Question: Is it OK to plant or divide perennial plants this fall?

Late summer and early fall are a great time to add plants, move plants, replace plants that succumbed to the heat, or even divide some of the plants you have. We finally had a good soaking rain! Just wait for the soil to drain before you get busy. Walking on water-logged clay soil compacts it, which is bad for the soil and for plant roots.

Local nurseries still have a good variety of perennial plants, and most will be featuring sales to lure gardeners back to shop. If the potted plants are rootbound, it's essential to loosen up the roots to some extent before you plant, either with your fingers, or by making some vertical cuts along the sides of the rootball. If the perennial is extremely leafy, you might want to cut the foliage back by a third or so. Plant at the same depth as it was in the pot, water it in (this helps to settle the soil even if it is moist), and mulch with a couple inches of woodchips or bark (don't let it touch the stems). If it turns extremely hot and sunny, you might want to consider providing temporary shade, with a milk crate, a laundry basket, or even an old umbrella!

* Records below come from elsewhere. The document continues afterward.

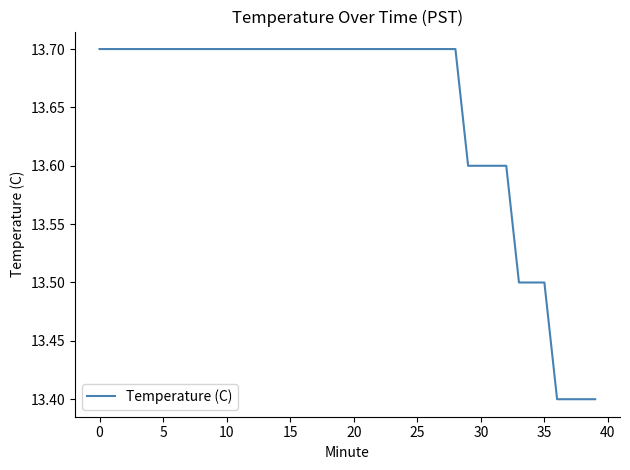

What is the average value?

13.6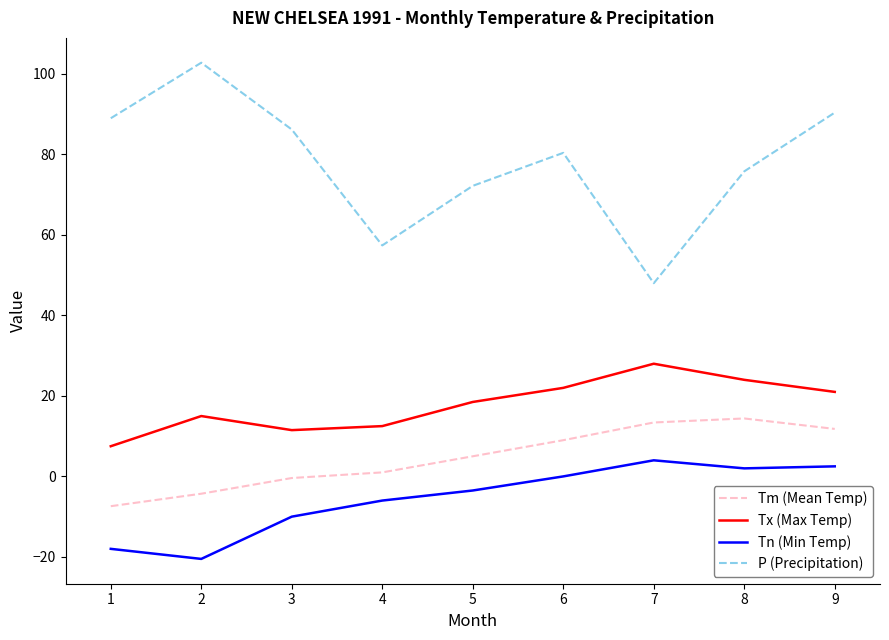

How many lines are shown in the chart?

4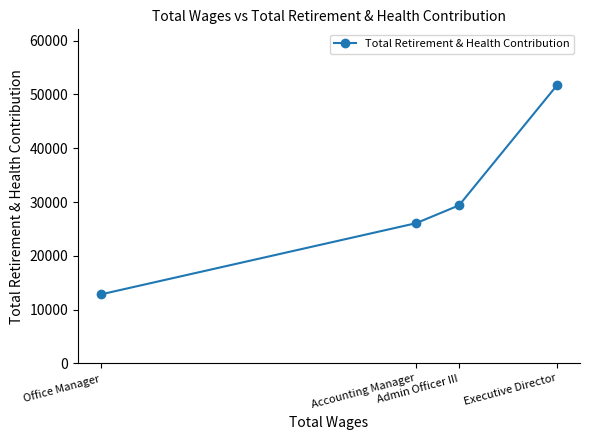

Where is the data nearest to the value 32301?

Admin Officer III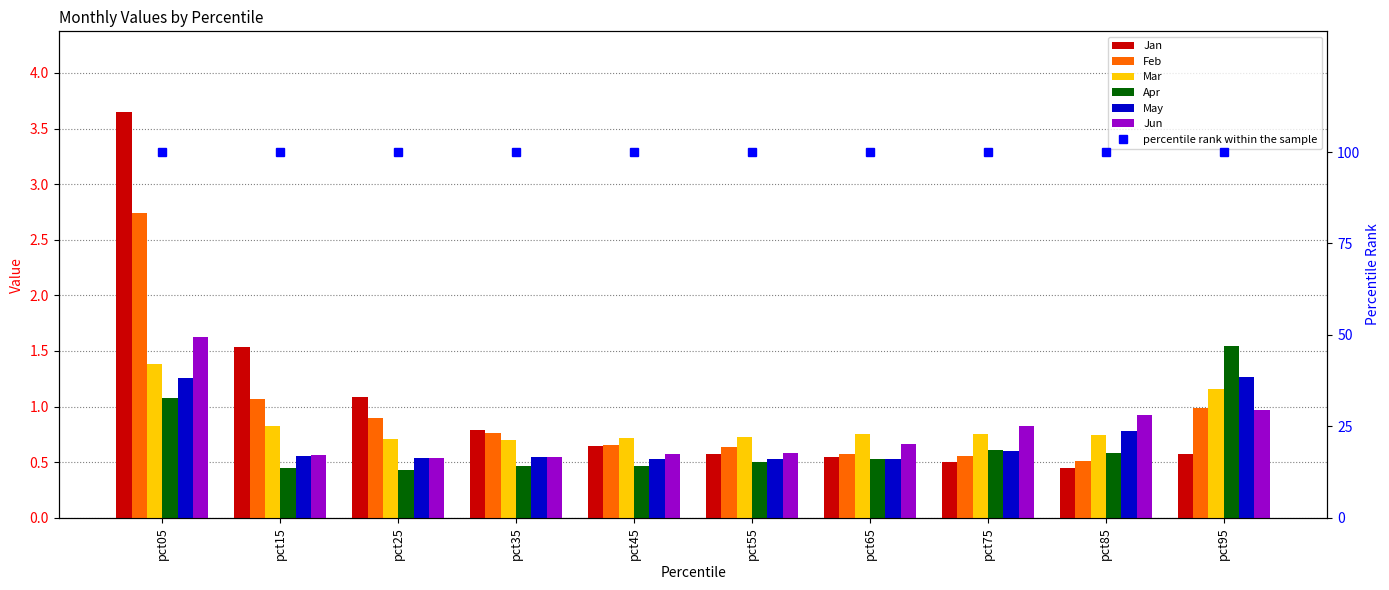

What is the total value across all series at pct05?

11.7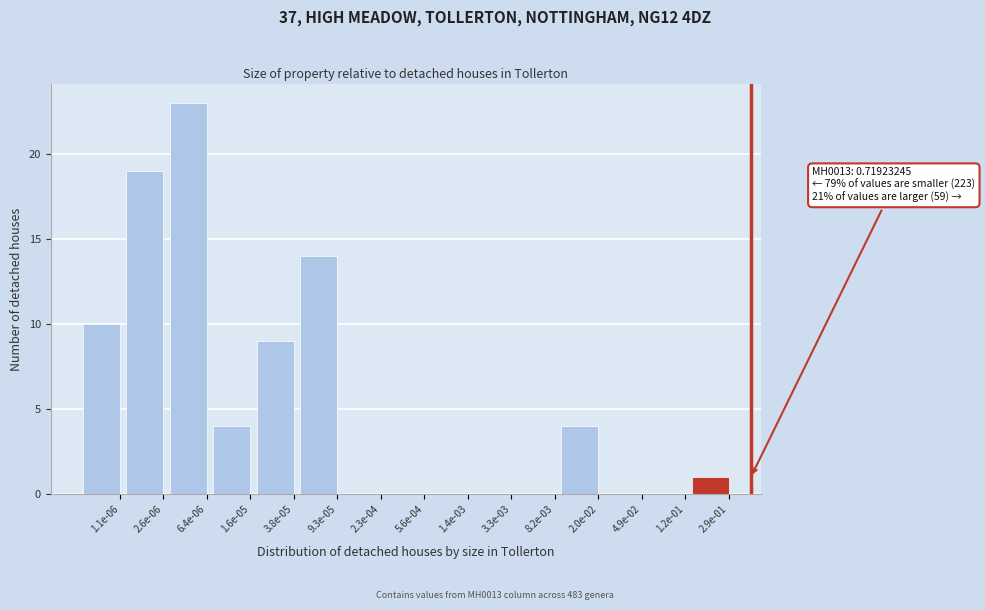

Reading left to right, list all the values displayed in this chart.

1.1e-06=10	2.6e-06=19	6.4e-06=23	1.6e-05=4	3.8e-05=9	9.3e-05=14	2.3e-04=0	5.6e-04=0	1.4e-03=0	3.3e-03=0	8.2e-03=0	2.0e-02=4	4.9e-02=0	1.2e-01=0	2.9e-01=1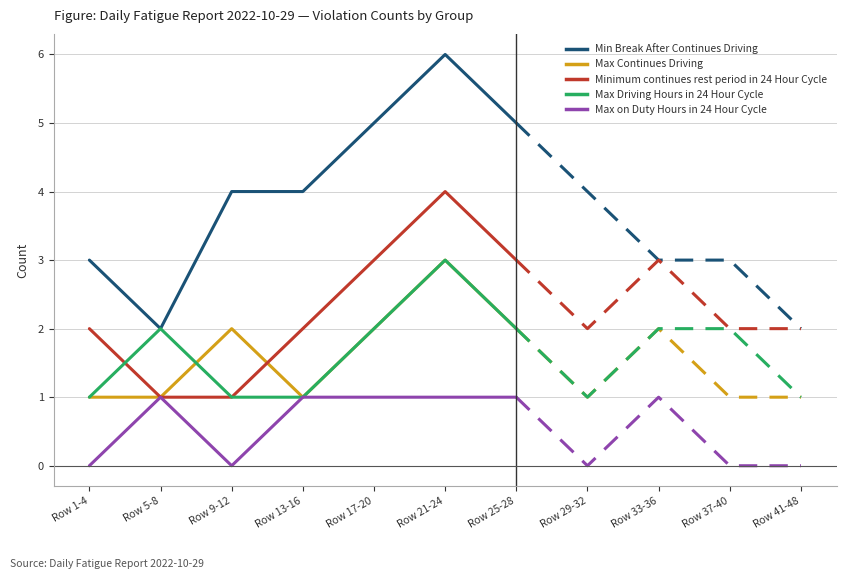

Rank the series by their maximum value, from lowest to highest.

Max on Duty Hours in 24 Hour Cycle, Max Continues Driving, Max Driving Hours in 24 Hour Cycle, Minimum continues rest period in 24 Hour Cycle, Min Break After Continues Driving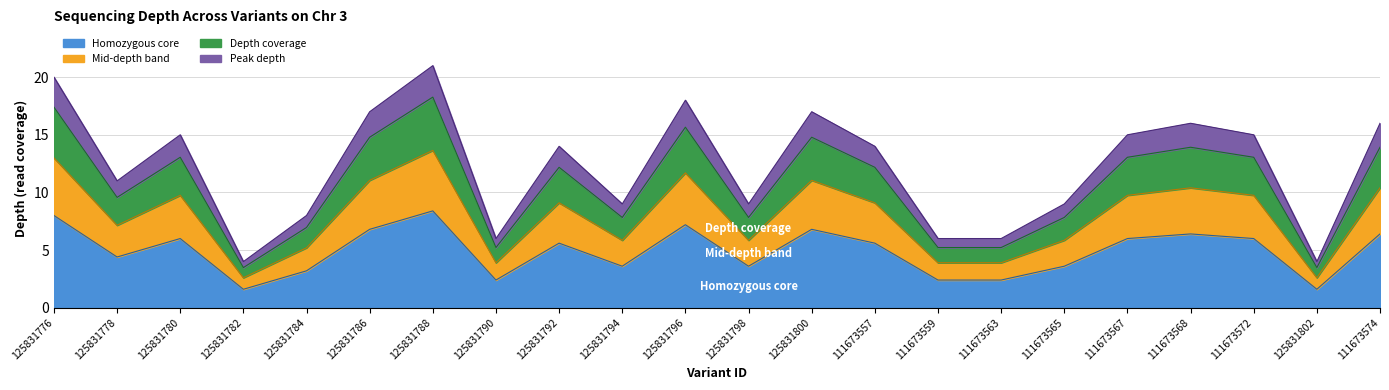

What is the label of the 1st point from the right?

111673574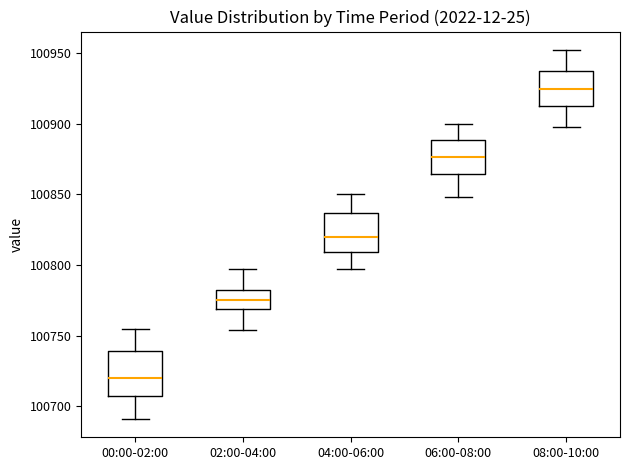

Where is the upper edge of the box for 02:00-04:00 on the y-axis? The values are not printed on the chart, so give them approximately, as read against the axis.

100780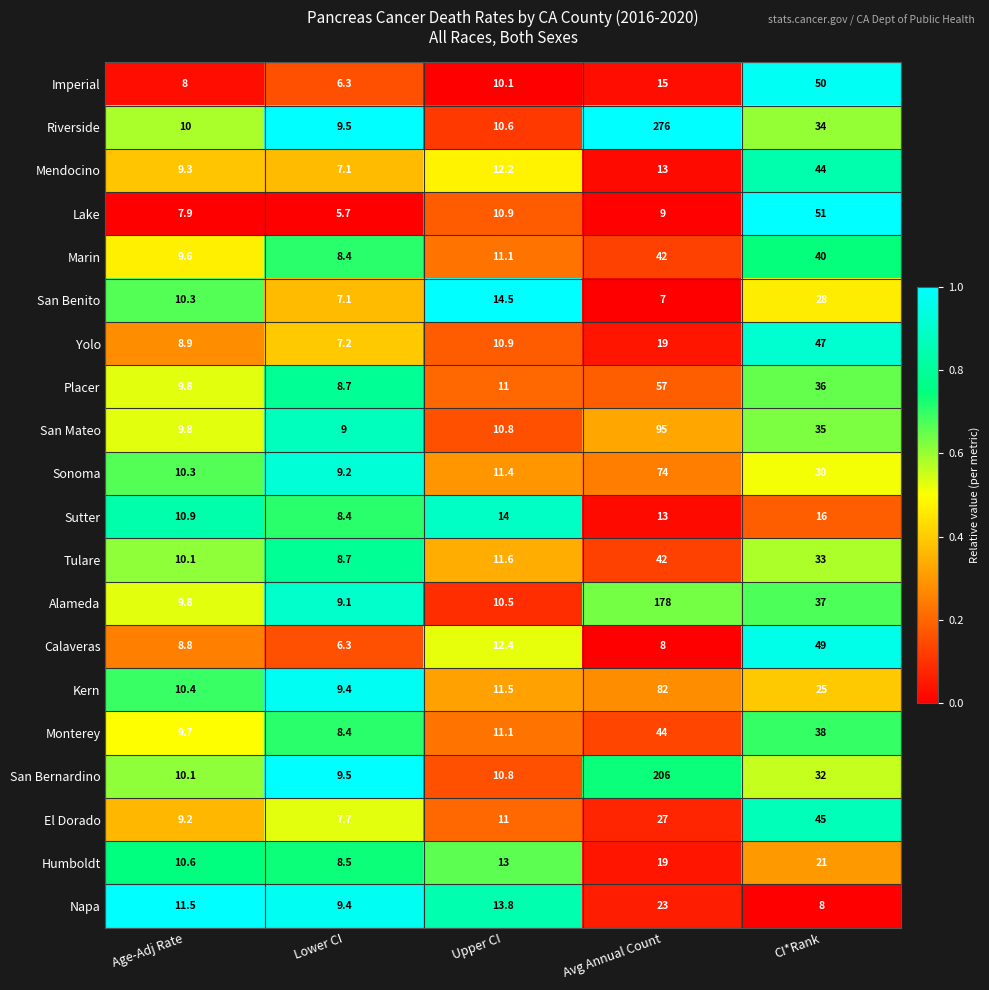

Rank the categories by Tulare value from lowest to highest.

Lower CI, Age-Adj Rate, Upper CI, CI*Rank, Avg Annual Count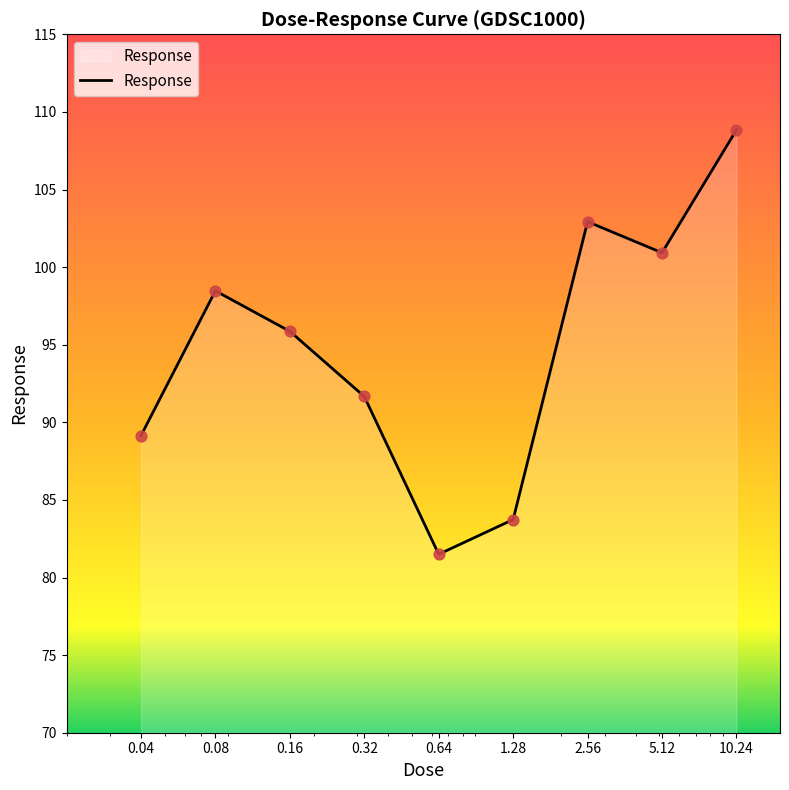

Which has a higher value, 1.28 or 0.04?

0.04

How late can you plant? At my cold country garden, I try not to plant container perennials after the end of September, because of the risk of frost heaving (repeated freezing and thawing pop shallow-rooted plants right up out of the ground, and then the roots dry out and die). Some plants are more prone to this problem, such as Heuchera and bearded iris. A tip from a member of the Southern Tier Iris Society, when planting bearded iris after Labor Day: place a brick or a stone on the rhizome to prevent heaving.

As for dividing your own plants, bearded irises should be done as soon as possible (see tip above). Ideally, peonies are divided or moved in October, but September works too. Most other spring and summer-blooming hardy perennials can be divided and replanted in September. Fall-blooming perennials are best done in early spring.

Of course, if you live in the warmer sections of the city of Ithaca, or near the lake, you have a longer, warmer fall, and can stretch these guidelines a little farther.